Task
Whichever lines include the word "issues", copy them as they appear in the data.

Records for processing

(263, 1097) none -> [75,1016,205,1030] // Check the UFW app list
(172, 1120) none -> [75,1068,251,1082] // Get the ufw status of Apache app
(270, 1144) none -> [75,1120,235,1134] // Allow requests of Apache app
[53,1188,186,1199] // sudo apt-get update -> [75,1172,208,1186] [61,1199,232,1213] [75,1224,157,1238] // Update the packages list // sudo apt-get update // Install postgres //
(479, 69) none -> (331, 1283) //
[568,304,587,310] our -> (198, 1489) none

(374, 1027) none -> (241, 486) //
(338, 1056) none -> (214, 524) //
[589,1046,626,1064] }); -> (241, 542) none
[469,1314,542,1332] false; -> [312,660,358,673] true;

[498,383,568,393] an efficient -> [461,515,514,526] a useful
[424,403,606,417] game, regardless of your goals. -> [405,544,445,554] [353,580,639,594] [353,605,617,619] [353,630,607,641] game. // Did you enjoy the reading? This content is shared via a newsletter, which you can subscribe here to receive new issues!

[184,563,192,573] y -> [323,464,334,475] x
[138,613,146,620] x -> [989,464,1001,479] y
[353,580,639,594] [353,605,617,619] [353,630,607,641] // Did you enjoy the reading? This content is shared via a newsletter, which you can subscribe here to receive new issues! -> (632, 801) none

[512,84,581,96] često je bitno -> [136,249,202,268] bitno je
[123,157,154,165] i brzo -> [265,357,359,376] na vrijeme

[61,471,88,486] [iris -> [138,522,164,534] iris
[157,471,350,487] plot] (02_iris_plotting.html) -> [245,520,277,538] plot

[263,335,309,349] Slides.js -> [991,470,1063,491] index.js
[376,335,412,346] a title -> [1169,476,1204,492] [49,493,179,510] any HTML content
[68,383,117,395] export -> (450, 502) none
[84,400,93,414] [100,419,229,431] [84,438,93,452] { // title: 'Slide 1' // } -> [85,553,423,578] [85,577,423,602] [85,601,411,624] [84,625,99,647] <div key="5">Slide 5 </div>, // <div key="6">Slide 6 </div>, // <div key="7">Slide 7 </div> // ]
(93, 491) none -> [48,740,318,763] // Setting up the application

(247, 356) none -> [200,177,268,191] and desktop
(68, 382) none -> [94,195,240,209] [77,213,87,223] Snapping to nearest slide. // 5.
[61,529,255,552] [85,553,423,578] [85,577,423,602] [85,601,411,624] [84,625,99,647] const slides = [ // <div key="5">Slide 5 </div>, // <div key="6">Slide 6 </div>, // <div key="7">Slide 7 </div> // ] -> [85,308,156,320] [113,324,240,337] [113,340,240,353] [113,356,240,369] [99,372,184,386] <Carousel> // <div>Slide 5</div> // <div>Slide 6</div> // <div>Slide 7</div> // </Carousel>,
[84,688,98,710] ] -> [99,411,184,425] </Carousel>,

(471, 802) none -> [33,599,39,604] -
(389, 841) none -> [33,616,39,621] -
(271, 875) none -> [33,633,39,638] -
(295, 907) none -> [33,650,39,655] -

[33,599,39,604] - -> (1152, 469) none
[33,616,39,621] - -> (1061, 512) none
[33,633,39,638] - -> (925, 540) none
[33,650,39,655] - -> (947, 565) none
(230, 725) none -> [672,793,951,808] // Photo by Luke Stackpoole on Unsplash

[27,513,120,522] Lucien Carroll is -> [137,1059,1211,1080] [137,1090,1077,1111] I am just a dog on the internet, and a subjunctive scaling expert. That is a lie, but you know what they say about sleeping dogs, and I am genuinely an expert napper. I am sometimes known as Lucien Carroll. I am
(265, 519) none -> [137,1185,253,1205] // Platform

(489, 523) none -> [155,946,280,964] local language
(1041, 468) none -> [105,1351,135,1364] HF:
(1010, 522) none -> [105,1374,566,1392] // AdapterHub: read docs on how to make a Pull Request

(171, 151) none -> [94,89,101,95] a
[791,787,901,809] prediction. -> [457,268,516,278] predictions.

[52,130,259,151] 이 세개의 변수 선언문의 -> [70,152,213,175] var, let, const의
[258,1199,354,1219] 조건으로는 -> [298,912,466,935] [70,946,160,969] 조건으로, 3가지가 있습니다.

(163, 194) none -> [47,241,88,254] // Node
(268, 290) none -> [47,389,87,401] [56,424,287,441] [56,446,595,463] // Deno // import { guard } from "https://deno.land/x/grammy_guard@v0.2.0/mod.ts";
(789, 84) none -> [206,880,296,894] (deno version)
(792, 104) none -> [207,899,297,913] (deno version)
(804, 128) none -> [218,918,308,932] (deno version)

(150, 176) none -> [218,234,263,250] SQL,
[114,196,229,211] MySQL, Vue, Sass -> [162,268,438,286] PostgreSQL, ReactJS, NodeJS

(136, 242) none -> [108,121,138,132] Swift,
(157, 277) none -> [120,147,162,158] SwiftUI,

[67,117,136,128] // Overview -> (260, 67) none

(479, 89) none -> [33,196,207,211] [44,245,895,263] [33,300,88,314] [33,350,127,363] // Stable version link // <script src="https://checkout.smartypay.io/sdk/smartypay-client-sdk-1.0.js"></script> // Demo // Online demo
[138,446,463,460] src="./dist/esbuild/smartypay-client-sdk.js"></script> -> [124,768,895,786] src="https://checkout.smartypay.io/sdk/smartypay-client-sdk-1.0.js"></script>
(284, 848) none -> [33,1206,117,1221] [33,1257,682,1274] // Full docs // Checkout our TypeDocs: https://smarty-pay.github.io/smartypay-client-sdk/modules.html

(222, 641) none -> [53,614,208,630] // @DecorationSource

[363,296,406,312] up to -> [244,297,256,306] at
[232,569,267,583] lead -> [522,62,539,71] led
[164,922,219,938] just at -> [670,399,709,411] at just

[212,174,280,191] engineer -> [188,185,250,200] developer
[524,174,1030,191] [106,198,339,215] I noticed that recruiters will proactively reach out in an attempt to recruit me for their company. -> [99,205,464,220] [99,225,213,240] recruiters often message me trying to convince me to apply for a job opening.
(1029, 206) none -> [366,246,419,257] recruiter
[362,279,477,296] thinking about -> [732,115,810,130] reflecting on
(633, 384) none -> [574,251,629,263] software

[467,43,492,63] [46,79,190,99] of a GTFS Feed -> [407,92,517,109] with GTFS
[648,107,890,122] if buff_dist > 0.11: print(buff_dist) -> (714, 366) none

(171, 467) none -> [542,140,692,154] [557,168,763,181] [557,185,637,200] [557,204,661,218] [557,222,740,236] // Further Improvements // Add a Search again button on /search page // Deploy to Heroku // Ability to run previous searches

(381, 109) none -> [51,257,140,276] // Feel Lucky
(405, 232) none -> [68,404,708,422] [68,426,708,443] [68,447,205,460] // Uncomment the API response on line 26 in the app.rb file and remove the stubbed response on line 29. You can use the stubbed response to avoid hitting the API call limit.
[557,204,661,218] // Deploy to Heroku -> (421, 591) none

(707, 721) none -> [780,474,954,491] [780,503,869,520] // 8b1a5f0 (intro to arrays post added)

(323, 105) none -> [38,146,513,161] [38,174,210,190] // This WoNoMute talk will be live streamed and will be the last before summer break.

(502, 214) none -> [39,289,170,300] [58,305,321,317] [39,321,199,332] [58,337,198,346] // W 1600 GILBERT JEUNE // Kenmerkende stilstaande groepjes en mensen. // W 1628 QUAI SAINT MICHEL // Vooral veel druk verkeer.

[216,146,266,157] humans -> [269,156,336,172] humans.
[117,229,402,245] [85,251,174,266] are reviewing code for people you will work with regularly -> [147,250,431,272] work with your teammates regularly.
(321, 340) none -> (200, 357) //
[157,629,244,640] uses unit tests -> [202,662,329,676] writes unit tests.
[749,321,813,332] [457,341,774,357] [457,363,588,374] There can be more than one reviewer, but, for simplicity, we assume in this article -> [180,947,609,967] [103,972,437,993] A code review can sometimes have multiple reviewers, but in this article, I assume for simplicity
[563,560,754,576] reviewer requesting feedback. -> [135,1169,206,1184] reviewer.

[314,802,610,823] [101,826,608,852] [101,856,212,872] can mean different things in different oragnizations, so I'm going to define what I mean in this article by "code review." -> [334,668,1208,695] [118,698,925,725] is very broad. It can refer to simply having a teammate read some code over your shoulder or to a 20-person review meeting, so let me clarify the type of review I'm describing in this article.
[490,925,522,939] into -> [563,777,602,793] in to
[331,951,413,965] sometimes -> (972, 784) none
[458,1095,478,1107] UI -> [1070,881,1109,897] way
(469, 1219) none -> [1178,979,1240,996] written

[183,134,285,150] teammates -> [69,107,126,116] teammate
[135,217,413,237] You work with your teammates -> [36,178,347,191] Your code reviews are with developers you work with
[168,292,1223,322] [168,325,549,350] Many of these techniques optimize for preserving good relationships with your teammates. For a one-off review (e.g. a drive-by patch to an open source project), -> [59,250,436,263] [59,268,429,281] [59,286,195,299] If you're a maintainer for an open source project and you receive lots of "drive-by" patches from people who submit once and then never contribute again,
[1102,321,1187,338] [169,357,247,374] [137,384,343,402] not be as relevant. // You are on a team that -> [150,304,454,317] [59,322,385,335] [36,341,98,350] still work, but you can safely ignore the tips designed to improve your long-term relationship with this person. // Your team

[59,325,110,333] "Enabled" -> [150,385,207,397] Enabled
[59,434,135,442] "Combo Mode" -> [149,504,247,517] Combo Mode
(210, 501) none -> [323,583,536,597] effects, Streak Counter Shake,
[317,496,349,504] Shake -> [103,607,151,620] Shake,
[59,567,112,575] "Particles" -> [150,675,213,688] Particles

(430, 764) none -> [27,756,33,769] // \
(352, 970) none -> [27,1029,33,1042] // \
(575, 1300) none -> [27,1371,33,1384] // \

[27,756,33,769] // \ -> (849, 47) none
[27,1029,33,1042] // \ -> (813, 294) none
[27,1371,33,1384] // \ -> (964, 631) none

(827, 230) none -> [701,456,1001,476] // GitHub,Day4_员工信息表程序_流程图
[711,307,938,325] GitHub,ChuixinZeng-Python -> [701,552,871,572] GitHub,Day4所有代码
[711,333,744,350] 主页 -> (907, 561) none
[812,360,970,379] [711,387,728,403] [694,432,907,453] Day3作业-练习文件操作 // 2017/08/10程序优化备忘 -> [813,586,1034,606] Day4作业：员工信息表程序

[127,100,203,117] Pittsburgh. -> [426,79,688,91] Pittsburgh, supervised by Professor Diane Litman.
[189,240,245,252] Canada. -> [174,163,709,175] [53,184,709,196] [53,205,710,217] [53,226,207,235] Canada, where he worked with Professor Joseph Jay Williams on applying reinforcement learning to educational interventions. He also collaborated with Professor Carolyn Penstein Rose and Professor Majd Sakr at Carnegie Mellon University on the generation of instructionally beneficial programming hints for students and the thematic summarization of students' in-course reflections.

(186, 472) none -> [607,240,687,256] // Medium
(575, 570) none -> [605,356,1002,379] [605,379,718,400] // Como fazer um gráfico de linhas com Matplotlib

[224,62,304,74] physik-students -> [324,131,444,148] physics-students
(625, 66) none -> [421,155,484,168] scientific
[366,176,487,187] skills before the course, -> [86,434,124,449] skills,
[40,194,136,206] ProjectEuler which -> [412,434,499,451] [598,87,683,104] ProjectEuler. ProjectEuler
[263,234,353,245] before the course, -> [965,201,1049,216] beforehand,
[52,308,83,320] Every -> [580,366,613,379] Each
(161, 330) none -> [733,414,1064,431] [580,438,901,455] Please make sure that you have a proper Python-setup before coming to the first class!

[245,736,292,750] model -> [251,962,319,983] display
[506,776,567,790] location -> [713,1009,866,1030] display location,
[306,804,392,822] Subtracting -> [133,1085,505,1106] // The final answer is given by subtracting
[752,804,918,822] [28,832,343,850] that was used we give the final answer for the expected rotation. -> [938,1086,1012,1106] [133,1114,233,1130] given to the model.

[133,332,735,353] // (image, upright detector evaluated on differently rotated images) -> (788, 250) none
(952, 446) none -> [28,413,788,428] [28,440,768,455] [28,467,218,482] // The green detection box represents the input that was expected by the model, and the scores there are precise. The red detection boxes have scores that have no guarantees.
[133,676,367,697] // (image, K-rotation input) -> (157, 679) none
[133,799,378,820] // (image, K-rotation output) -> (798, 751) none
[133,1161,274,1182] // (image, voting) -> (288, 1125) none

Result
[424,403,606,417] game, regardless of your goals. -> [405,544,445,554] [353,580,639,594] [353,605,617,619] [353,630,607,641] game. // Did you enjoy the reading? This content is shared via a newsletter, which you can subscribe here to receive new issues!
[353,580,639,594] [353,605,617,619] [353,630,607,641] // Did you enjoy the reading? This content is shared via a newsletter, which you can subscribe here to receive new issues! -> (632, 801) none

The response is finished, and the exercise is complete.